Though I suppose not a friend, either. We're both too self-protective for that.
No rebuke intended, either. It puzzles me that you speak often of rebuking, punishing, dismissing, yourself. Some kind of noblesse oblige? I doubt it. I suspect pain is a bigger part of your life than you'd ever admit. (I wouldn't pretend to know what kind of pain.) You know what sometimes crosses my mind reading your posts? Wherefore I say unto thee, Her sins, which are many, are forgiven; for she loved much . . .
How people feel about death is only a function of how they feel about life. So if you hate and fear death, be exceeding glad. I don't love life, but the reasons aren't entirely personal, e.g., fear of Alzheimer's. I wouldn't be the first man who concluded that existence is a tale told by an idiot. Nor the first such man who also had recurrent moments of Myshkin-like bliss. Such bliss has nothing to do with life, it is foreign to it, apart from it, yet it acts as an anchor holding me here.
I may share Myshkin's ecstasies but I don't have his epilepsy. My ancestor Helmholtz is said to have been epileptic, and my mother said her father sometimes went into quiet trances. I haven't been exposed much to people with the illness, so I don't have much feel for the stigma it is said to bear.
I'm much more familiar with the stigma associated with mental illness. The physically ill person knows he is not in a normal state. The mentally ill person often does not realize this, and by expecting to have his aberrant, and often damaging or frightening, behavior treated as normal, he sabotages our social instincts and responses off. I would guess something similar is behind popular feelings about epilepsy. Someone suddenly collapses, perhaps in a disturbing or frightening manner, and after a time gets up and goes on his way: it looks almost as if staged. (I hope what you say about treatment of epileptics--brutal to non-existent-- is an overstatement. I would have thought the doctors, at least, would treat these patients as patients.)

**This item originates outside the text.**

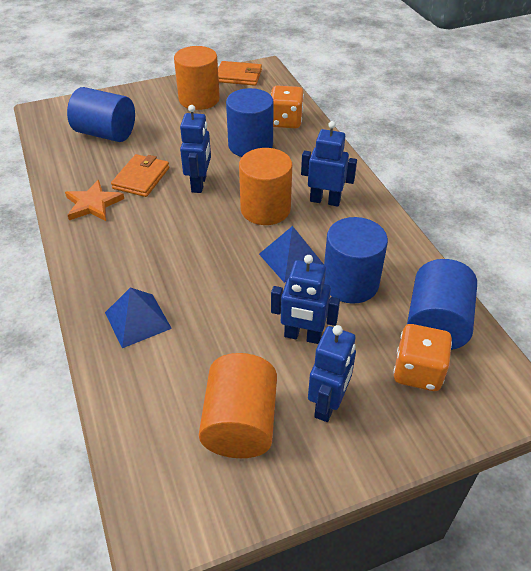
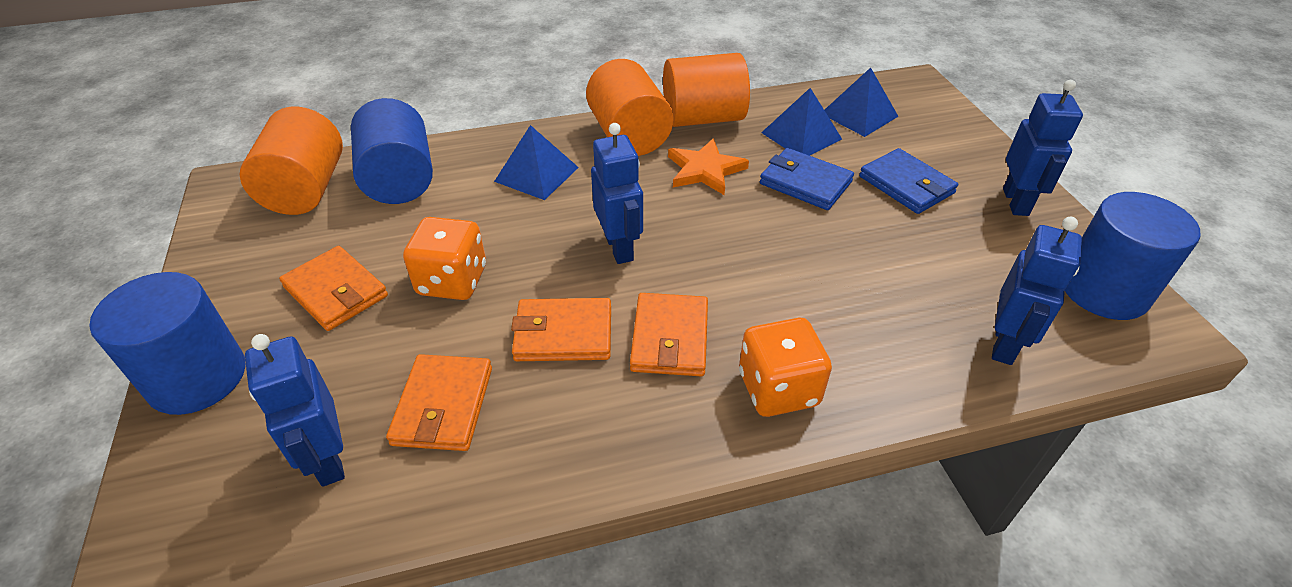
blue cylinder: [67,87,135,142] [226,88,274,157] [324,217,388,304] [407,259,477,350] = 4 -> [90,272,245,415] [351,98,433,204] [1065,192,1201,320] = 3
blue pyramid: [105,287,172,348] [259,226,324,283] = 2 -> [494,125,579,200] [761,88,842,156] [825,68,899,137] = 3
blue wallet: none = 0 -> [760,148,854,210] [859,148,958,214] = 2
orange wallet: [111,154,169,197] [218,61,262,86] = 2 -> [279,246,388,331] [386,354,492,451] [511,298,611,361] [630,293,708,376] = 4

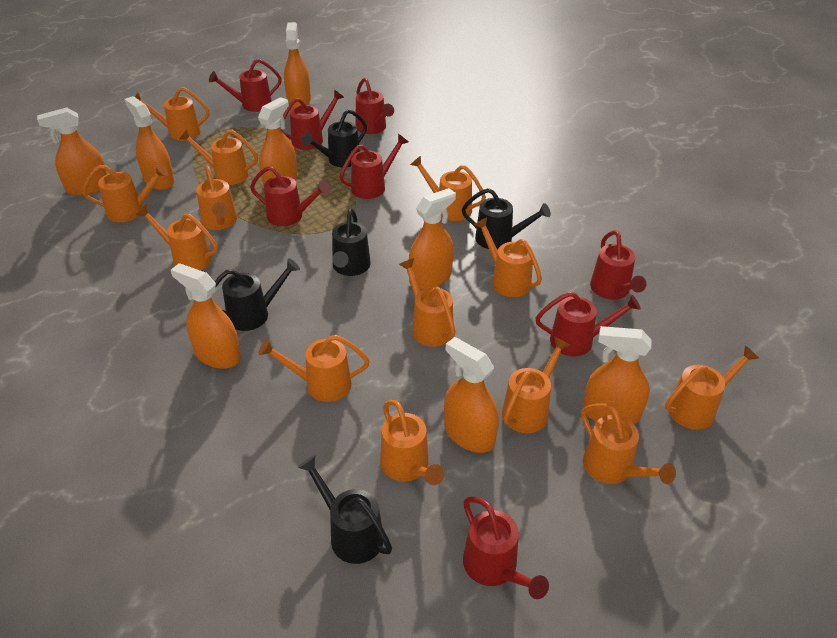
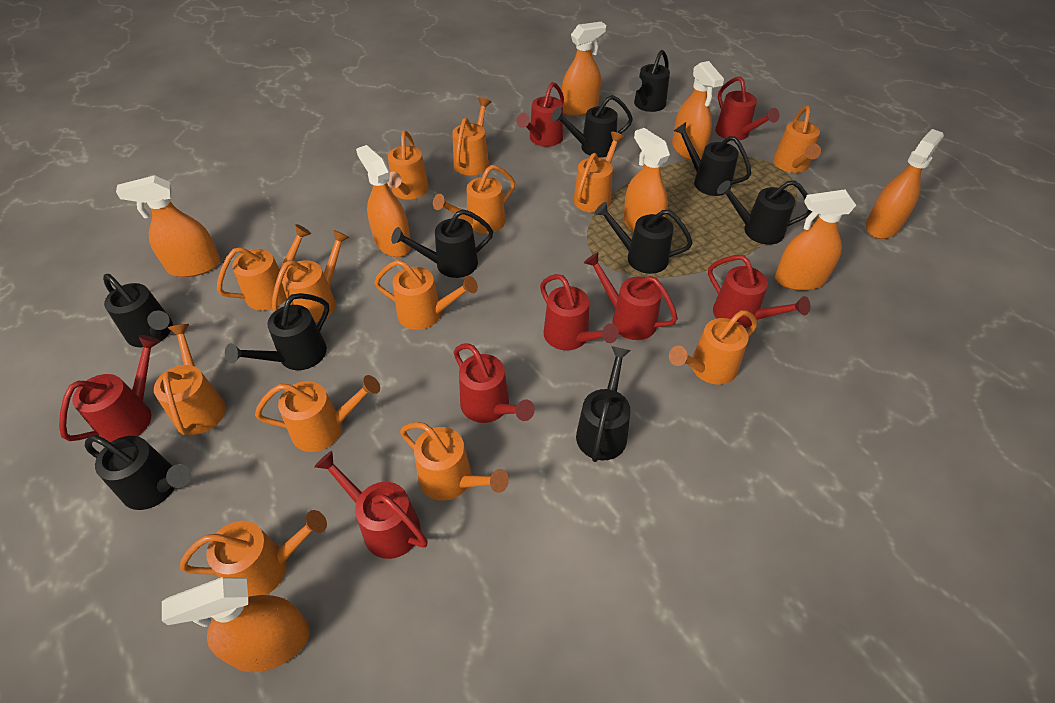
black watering can: [215,258,300,331] [298,455,392,564] [302,109,367,167] [332,208,371,276] [462,188,551,250] = 5 -> [85,435,191,510] [103,274,173,347] [225,293,329,370] [391,209,493,278] [551,95,633,157] [576,346,631,462] [594,202,693,274] [629,50,670,112] [674,122,751,196] [717,180,812,245] = 10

I've thought about your discussion of perceptions of illness in earlier times. You are probably right that the categories we use for analysis now distort our understanding of the perceptions our ancestors, at least our remote ancestors, had, and that in any event my distinction is too crude to be of much use. But still, what strikes me often when reading about the past is how like us they were. I don't agree that they had a "poor sense of causal relationships" (they simply couldn't see what we can "see") or that they "could not think precisely" (they could about what mattered, which for the most part wasn't abstractions). Of course they were wrong about everything, but then so are we. Others will someday give an account of the world that falsifies ours at least as much as ours falsifies theirs. In fact, it happens as we speak.